『HOPE IN BLACK』インタビュー
JUONが語る、闇の中に見出した希望と音楽 「こんな経験は人生で一度しかない」
最終的には自分で一歩踏み出すしかない
ーー最新作『HOPE IN BLACK』についてお伺いしたいのですが、まずアルバムタイトルにはどんな思いが込められているのでしょうか。
JUON:読んで字のごとく、「“BLACK=闇”の中にも希望がある」という意味です。デビューしてから今日までの間に、色々なことがあったんですが、中でも母が亡くなったことはかなり大きな出来事で。これ以上、寂しく辛いことってないんじゃないか? という気持ちになって、眼に映る世界全てが灰色というか、真っ暗というか。その状態は未だに続いているんですよね。
でも、母はきっと僕のそんな状態を望んでいないと思うし、いつまでも悲しがっているわけにはいかない、希望を見つけなければ……という思いがあって。もちろん、友達や家族の支えもあったけど、最終的には自分で一歩踏み出すしかない。そんな意味をタイトルに込めました。
ーージャケットデザインもインパクトがあります。真っ黒なようで実は違うっていう。
JUON:今回、TLGFの河原光さんという方にお願いしました。下地に赤や青、紫などを塗ってから、最後に黒く塗りつぶしていて。さらに表面にヤスリをかけて、下地の色みが少しだけ覗くようにしてあるんです。暗闇に包まれていても、そこには様々な色彩が隠れているんだということを表現してくださったんですよね。自分の内面に深く潜り込んでいくような今回の作風に、ぴったりのデザインだなと思いました。
ーー以前のインタビューでは、「曲作りは公園にカセットテープデッキを持って行って、そこでギターを弾きながら行った」とおっしゃっていましたが、今回は?
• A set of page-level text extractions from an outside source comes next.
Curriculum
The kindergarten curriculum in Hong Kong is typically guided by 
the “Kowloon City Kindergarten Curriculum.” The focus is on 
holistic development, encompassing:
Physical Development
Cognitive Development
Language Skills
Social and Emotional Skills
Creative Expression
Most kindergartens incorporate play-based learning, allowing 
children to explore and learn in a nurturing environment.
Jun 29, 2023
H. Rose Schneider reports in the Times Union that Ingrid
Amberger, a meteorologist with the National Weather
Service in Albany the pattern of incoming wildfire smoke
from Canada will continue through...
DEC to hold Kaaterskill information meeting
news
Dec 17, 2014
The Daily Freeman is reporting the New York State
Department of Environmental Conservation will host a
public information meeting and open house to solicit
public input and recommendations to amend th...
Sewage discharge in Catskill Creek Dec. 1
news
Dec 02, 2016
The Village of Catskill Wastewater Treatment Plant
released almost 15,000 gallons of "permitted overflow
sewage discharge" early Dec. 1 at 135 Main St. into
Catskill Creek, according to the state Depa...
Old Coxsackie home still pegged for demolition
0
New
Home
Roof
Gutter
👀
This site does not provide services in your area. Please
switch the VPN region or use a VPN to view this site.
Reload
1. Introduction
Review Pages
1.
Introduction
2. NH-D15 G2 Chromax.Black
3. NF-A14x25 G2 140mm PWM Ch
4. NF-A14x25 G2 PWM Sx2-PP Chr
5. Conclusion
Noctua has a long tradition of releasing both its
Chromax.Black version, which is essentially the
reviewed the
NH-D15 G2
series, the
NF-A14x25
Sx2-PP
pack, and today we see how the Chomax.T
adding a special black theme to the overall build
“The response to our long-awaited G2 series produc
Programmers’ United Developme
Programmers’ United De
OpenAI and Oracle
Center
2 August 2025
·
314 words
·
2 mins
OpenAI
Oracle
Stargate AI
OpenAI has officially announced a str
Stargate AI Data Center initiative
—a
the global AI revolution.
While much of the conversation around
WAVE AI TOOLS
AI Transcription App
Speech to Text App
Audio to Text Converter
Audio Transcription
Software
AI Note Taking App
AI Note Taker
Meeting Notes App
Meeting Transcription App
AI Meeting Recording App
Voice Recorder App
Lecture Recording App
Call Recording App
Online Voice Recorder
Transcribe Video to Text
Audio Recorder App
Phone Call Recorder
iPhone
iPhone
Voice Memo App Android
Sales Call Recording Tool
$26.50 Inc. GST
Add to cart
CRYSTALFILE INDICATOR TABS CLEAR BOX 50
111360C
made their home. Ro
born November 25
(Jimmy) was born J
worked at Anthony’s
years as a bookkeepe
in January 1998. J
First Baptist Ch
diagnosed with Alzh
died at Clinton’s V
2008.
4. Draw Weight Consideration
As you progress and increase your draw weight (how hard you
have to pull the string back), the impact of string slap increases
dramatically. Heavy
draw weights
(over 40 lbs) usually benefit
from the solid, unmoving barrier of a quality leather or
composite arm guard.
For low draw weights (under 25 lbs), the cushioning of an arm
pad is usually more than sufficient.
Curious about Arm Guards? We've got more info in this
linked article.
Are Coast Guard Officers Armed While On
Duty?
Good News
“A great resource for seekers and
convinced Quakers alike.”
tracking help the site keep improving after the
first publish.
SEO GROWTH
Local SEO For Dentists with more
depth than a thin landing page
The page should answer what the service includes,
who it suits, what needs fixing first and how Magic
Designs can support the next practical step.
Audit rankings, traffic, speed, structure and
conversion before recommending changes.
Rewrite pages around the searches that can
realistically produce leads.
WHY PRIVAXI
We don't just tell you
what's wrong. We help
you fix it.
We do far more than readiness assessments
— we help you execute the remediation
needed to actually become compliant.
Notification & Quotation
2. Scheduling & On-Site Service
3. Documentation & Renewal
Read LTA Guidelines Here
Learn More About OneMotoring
JUON:今回もカセットを使いましたね。60分テープのカセットに、思いついたアイデアをどんどん録り溜めていって、もう一度聞き直して良さそうな部分をiPhoneのボイスメモに入れながら、「これはAメロにしよう」「こっちはBメロに……」というふうに整理していきました。で、それをPro Toolsで組み立てたデモを、プロデューサーのINAさんに送ってブラッシュアップしてもらうという手順です。
ーー今作も、非常に印象的でかっこいいリフが多いですよね。あとすごくブルージーというか、ブルースが基軸にある曲が多いなと思いました。その辺りは意識しましたか?
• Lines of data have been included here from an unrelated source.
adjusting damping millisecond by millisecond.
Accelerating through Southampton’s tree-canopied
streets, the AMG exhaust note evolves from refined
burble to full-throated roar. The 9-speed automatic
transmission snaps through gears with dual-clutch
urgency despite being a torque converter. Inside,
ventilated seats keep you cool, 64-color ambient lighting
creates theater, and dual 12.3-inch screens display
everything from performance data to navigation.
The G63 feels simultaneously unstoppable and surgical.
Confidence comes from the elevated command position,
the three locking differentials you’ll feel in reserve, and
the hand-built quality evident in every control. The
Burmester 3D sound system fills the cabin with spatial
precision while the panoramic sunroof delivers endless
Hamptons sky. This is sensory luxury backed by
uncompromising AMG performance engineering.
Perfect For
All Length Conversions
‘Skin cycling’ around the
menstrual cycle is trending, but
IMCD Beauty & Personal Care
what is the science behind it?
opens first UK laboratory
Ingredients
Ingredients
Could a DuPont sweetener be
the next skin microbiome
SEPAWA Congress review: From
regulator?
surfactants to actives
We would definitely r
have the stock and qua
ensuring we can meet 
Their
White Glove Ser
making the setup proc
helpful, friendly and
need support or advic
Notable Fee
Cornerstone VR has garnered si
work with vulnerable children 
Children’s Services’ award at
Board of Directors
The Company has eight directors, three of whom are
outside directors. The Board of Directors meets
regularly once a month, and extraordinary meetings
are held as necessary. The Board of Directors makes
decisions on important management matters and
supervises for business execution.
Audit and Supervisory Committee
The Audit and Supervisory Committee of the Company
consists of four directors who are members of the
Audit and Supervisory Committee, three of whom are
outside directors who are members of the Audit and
JUON:例えばLenny Kravitzの「Are You Gonna Go My Way」のような、いわゆるロックの黄金リフ……特にギターのカッコよさみたいなものは、ちゃんと残したいなと思いましたね。頭の中でいつまでもリピートしてしまうような、そんなフレーズをふんだんに入れたかったので、その辺りはINAさんにもたくさん協力してもらいました。
ーープロデューサーのINAさんとの作業はいかがでしたか?
JUON:INAさんとの付き合いはもう長いのですが、今回はレコーディング中に著書である『君のいない世界:hideと過ごした2486日間の軌跡』を頂いたんです。hideさんの全ての楽曲を手がけたINAさんが、その制作に関するエピソードを詳細に記した本で。「これは今、読まなければ!」と思って1日で読破したんですけど、そうしたら疑似体験というか、自分自身がhideさんになってINAさんと作業しているような、不思議な感覚になったのがとても印象に残っていますね。